I’ve seen this photo circulating all over and i don’t believe it to be true.
I’m Mien but came from Thailand and basically of Chinese descent. Never heard of this and my family never stopped farming so i know a little bit of a lot of things but not a lot of everything. This is one I’ve not heard.
Also i would have to say it would depend on the weather wherever you are.
In Colorado, a rock like the ones photographed would cook a Melon at high noon in the summer. Even during mild summers here in western Washington state, you can’t walk barefoot on the cement or on rocks unless you’re right on the waters edge or your feet will burn. I want to say anywhere that gets over 75 degrees regularly and rocks are too hot for the feet so I’m assuming it’ll burn melons as it does our skin.

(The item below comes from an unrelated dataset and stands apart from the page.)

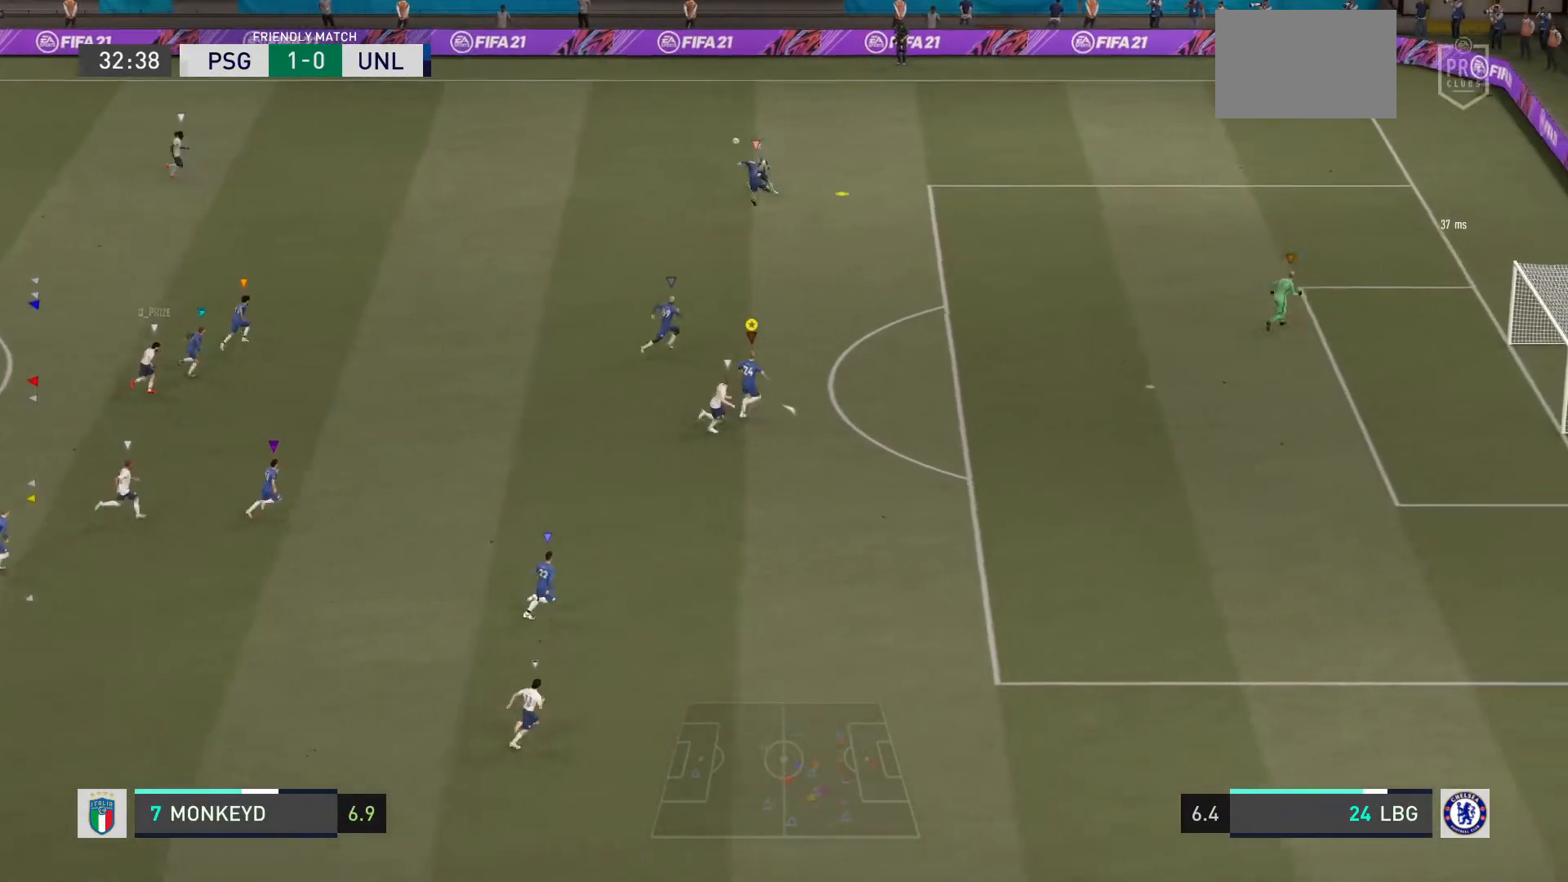
{"buttons": ["L2", "R2"], "left_stick": "center", "right_stick": "center", "events": [[134, "left_stick", "center"], [467, "L2", "down"]]}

Also as far as I’ve read, a fruit’s sweetness is from genetics, how much food its gotten during the growth and ripening periods (soil conditions), sun exposure and the amount of irrigation it gets as well. A happy fruit is a healthy plant. I can’t imagine a tiny rock protecting a Melon like that from anything. It would be like saying a dab of sunscreen on your fingers will protect your entire hand from the sun.

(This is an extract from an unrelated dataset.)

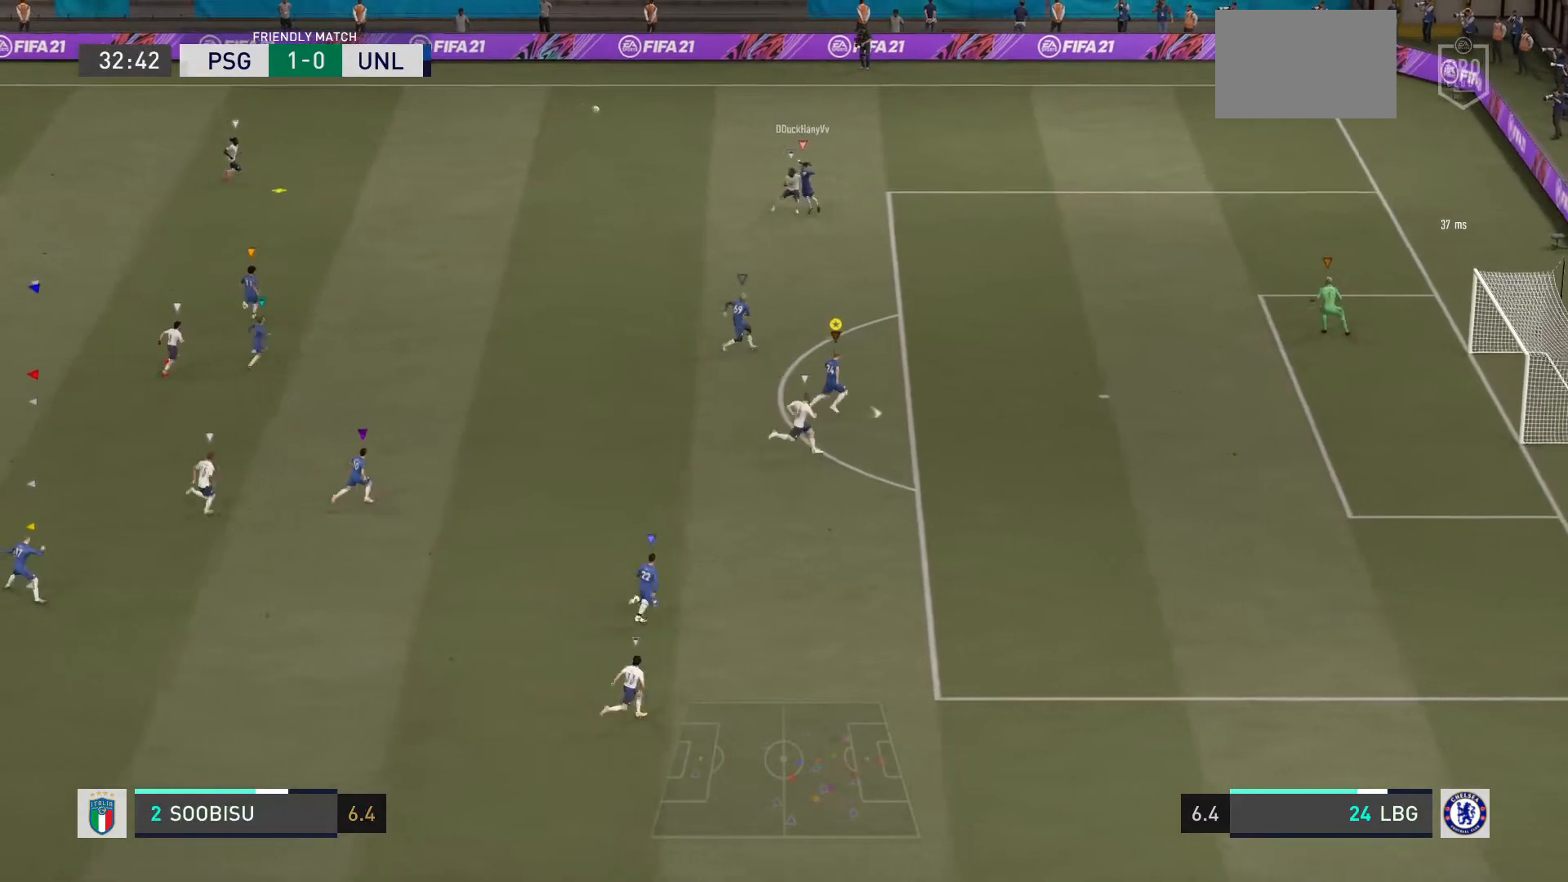
{"buttons": ["R2"], "left_stick": "left", "right_stick": "center", "events": [[66, "left_stick", "up-right"], [100, "R2", "up"], [167, "left_stick", "up-left"], [267, "left_stick", "left"], [300, "L2", "up"], [333, "R2", "down"]]}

I can already tell from the photo by the leaves and stems of the plant that it’s not as happy as it can be. Therefore, not living up to its potential. Like people, when we get enough of our needs met, we excel more than those who were disadvantaged. Although some of us are more vigorous than others and vice versa, we all have needs that must be met mentally and foodie wise
Also there’s nothing natural about putting a rock on top of something. That’s man-made interference and man’s interference with crops. There’s nothing natural about a rock being on top of a melon so that last line doesn’t even make sense
Weak physics on this I’d say. Yes the rock absorbs heat but it comes from the sun’s radiation much more than the melon. It would create a hot spot on the melon where it touches as opposed to removing heat from the melon.
A cute story all the same.
The more i read it, the more things i find wrong with it all…
“Stimulates the fruit’s ripening process making it sweeter” - this is not how any of it works if anything, stimulating the ripening process would only make it ripen quicker. It wouldn’t make it sweeter.
Tiny rocks to keep it from being stolen? By who? Ants?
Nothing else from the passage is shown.